The Senate GOP is hoping to do nothing that screws up what appears to be a huge year for their number, with voting beginning in eight months.  Can the House GOP avoid doing something really stupid for eight months?
So what to do about the debt limit, which must be raised?  Treat it as the last key legislative act before the voting begins, which it may indeed be (absent some burst of common sense on something like a bipartisan “safe harbor” law for data breach victims.)
The House should hike the debt enough to get to February 2014, attaching to it as a condition of the borrowing authority only (1) the repeal of the cut to the COLA of career military retirees (the only $6 billion we won’t borrow shouldn’t be the $6 billion to go to the men and women who have served at least 20 years in uniform, including all of the past dozen years of wars and who knows how many deployments) and (2) repeal of the medical device tax, which remains an object of bipartisan hatred, one which received a vast bi-partisan vote in the Senate a year ago in favor of repeal.
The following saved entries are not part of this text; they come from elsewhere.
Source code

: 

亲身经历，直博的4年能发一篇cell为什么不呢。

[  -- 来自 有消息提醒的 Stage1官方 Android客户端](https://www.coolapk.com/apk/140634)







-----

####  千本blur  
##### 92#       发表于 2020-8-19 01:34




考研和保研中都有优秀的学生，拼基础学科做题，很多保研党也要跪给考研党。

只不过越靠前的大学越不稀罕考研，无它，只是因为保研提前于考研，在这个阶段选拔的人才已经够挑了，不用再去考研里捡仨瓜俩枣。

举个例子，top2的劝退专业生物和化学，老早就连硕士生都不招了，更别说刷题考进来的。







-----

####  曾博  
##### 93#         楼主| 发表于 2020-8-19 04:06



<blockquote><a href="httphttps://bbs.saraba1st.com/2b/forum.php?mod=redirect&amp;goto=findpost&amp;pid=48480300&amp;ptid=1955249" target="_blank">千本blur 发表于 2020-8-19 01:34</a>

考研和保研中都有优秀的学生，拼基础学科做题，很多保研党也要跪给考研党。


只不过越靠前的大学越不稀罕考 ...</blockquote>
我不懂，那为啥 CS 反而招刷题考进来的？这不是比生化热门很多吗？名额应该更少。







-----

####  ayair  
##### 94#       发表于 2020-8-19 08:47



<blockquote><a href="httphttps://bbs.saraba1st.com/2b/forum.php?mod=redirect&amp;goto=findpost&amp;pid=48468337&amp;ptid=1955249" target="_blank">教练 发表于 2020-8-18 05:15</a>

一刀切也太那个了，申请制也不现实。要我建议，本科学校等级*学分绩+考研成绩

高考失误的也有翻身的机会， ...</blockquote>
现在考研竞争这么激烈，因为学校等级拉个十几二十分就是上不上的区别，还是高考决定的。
Thus Speaker Boehner could achieve two very good things and dare the Senate to say no to either or both.
Call the Speaker, Majority Leader Eric Cantor, Majority Whip Kevin McCarthy and your GOP representative and urge this approach, via 202-224-3121.
The GOP cannot win the debt limit battle but it can win the Senate, by triumphing in just six of these 14 races:

Dan Sullivan or Lt. Gov. Mead Treadwell v. Senator Mark Begich in Alaska.
Rep. Tom Cotton v. Senator Mark Pryor in Arkansas
Randy Baumgardner, Ken Buck, Owen Hill, or Amy Stephens v. Senator Mark Udall in Colorado
? v. Rep. Bruce Braley in Iowa
Rep. Bill Cassidy or Rob Maness v. Mary Landrieu in Louisiana
Terri Lynn Land v. Rep. Gary Peters in Michigan 
Mike McFadden v. Sen. Al Franken in Minnesota
Rep. Steve Daines v. Sen. John Walsh in Montana ( the Lt. Gov. of the state who is expected to be appointed to replace Max Baucus very soon.)
Scott Brown or Mark Steyn* v. Jeanne Shaheen in New Hampshire (we can dream, can’t we?)
Thom Tillis v. Senator Kay Hagan in North Carolina
Dr. Monica Wehby v. Sen. Jeff Merkly in Oregon 
Mike Rounds v. ? in South Dakota
Ed Gillespie v. Sen. Mark Warner in Virginia
Rep. Shelley Moore Capito v. ? in West Virginia
The debt limit hike is simply a tool for restoring an unjust and politically poisonous cut to the career military COLA and forcing Democrats in the Senate to live up to their word to get rid of the ruinous medical device tax which is, of all the taxing features of Obamacare, the very worst.  Take a couple of clean, clear wins and move on to hearing after hearing after hearing as the stage setters for a choice in November that confronts the American electorate with a clear path forward to more of President Obama or a decisive retreat from the mistake of 2012.